Wellington moved to the desk and stared down at the map. “I have ordered the army to concentrate at Quatre Bras, but we shan’t stop him there, and if so,” he said, pressing his thumb down on the map, “I must fight him here.”
Malcolm moved to the duke’s side to see what he was pointing at. Wellington’s thumbnail rested on a small village called Waterloo.
33
Jane Chase paused on the staircase. Women pushed past her, fastening the ties on cloaks they’d retrieved from upstairs, pausing to scan the hall below with anxious eyes, hurrying forward and calling the names of lovers, husbands, sons, brothers. The hall was a sea of red and green and blue coats and pale gowns as soldiers took their leave. The front door banged open and shut every few moments as someone new departed, letting in a blast from the bugles calling the soldiers to march.
Jane had already said one tearful good-bye, but now she was looking for her husband. She hadn’t seen him sinc
e supper and then across the room. He’d had a pretty girl in blue on his left and a pretty girl in yellow on his right. Jane wasn’t sure of their names, though she thought one had been one of the Lennox daughters. Truth to tell Jane had avoided Tony as much as possible all afternoon and evening. Guilt bit her in the throat whenever she looked at him.
But now reality had hit with the force of a cannonball. The reality that her husband would soon be gone. And that there was no guarantee she’d ever see him again.
“Jane.” Tony appeared at the base of the stairs. “Thank God, I’ve been looking for you. I’m afraid I’m going to have to leave at once.”
She ran down the steps and seized his hands. He returned her clasp, a look of faint surprise on his face.
“Tony, I—”
He put his finger to her lips. “I’m sorry, Janie. There’s no time to say it all now.”

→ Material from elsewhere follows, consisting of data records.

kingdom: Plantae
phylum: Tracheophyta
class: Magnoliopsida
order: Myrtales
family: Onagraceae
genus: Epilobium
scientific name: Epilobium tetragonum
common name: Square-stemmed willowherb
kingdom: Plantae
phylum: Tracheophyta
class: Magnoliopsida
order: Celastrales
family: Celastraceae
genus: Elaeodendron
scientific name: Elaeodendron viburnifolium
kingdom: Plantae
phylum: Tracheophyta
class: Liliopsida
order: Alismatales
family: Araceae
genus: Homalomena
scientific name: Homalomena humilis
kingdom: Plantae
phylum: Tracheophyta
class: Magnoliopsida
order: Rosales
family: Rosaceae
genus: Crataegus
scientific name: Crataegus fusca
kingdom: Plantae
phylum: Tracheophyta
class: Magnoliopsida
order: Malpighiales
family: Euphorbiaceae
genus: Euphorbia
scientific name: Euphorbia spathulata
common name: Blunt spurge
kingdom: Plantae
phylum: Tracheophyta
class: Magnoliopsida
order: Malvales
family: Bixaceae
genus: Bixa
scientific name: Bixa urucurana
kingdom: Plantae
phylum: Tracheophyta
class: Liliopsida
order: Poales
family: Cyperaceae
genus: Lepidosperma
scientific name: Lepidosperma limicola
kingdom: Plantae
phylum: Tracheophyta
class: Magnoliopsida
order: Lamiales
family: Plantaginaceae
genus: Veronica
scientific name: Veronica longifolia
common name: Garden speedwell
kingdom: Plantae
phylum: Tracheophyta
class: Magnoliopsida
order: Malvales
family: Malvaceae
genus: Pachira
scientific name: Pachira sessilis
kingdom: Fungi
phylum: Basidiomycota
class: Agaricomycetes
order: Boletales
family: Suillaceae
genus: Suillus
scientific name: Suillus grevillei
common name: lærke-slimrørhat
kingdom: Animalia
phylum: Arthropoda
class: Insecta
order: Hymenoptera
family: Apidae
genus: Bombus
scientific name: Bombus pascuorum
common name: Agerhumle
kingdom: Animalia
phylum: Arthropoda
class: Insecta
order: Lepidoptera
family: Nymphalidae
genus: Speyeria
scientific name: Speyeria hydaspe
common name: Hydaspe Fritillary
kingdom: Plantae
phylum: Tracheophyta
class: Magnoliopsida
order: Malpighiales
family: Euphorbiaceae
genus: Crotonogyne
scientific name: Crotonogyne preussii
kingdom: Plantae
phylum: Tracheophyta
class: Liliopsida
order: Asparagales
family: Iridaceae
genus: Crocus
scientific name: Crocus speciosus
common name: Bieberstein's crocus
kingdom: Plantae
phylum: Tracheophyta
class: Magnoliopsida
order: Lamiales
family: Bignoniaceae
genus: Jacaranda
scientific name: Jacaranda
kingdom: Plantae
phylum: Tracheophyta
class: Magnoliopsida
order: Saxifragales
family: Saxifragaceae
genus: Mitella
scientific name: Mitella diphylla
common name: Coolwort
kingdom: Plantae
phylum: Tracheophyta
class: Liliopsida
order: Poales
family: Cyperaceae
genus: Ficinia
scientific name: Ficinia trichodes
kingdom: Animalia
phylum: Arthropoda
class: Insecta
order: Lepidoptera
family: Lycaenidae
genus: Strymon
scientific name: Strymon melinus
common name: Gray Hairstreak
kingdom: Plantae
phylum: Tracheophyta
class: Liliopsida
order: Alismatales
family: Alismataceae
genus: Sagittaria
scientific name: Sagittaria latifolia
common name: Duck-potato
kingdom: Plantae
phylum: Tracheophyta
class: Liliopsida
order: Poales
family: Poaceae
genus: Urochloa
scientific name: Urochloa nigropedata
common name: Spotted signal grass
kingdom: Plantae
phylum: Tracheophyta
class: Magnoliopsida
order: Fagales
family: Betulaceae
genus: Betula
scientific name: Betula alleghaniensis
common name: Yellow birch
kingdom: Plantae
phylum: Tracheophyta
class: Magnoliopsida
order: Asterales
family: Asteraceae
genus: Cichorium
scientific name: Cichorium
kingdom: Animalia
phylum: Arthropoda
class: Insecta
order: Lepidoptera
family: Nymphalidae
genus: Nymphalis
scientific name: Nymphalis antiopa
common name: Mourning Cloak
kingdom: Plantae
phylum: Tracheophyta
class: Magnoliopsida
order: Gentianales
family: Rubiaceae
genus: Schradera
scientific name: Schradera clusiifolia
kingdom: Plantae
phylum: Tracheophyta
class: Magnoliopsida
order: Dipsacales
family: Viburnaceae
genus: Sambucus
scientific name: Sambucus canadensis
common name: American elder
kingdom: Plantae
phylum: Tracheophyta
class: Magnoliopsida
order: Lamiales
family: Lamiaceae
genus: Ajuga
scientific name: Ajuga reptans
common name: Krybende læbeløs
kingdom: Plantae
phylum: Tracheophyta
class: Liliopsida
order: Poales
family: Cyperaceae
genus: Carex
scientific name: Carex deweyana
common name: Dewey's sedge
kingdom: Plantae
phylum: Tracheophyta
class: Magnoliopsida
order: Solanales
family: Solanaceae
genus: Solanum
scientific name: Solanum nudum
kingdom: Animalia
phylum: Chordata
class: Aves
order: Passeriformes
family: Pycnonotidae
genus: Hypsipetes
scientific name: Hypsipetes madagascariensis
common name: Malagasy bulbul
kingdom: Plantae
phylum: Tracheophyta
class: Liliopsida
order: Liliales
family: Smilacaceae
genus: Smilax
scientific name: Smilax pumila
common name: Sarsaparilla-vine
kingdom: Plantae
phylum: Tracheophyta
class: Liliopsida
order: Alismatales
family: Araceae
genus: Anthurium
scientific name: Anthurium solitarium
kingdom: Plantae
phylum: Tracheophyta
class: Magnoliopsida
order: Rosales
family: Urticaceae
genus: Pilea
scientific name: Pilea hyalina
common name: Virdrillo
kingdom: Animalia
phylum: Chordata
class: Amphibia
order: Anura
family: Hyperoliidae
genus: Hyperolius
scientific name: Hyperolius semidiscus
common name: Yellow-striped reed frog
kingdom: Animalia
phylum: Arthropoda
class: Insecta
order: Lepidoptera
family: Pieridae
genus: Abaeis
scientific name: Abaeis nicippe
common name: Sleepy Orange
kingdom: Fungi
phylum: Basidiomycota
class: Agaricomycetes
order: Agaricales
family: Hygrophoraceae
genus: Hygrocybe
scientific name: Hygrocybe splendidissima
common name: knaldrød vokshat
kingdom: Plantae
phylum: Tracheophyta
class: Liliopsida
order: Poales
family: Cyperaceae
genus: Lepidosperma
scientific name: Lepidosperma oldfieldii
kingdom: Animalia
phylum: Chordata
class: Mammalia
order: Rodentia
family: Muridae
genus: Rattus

For a moment they were standing in the ballroom of her parents’ London house, a quadrille playing in the background, the scent of hyacinths in the air, the world fading away round them. She was a girl again, robbed of her customary irony, struck by the wonder of having found love—that thing she had always laughed at—and having found someone who loved her.
Betraying tears sprang to her eyes at the memories. She reached up and pushed his hair back from his forehead. “I’m sorry, too, Tony.”
He grimaced. “Don’t, Janie, there’s no sense—” He tightened his grip on her hands and pulled her closer. “I love you, Jane.”
A flash of bitterness shot through her. “If that was true, you wouldn’t—”
“Whatever I’ve done, it has nothing to do with you, my darling.” He stooped his head toward her, then hesitated.
She closed the distance between them and lifted her lips to his. “Whatever happens, Tony, remember I loved you. More than anything.”
“Cordelia.”
Cordelia turned round at the sound of her name, hoping it was Harry. She hadn’t seen him since supper. Officers were streaming out the door, and she realized he might well have left without saying good-bye. Why should he after all? Whatever they’d shared in the last two days was set against four years of being strangers.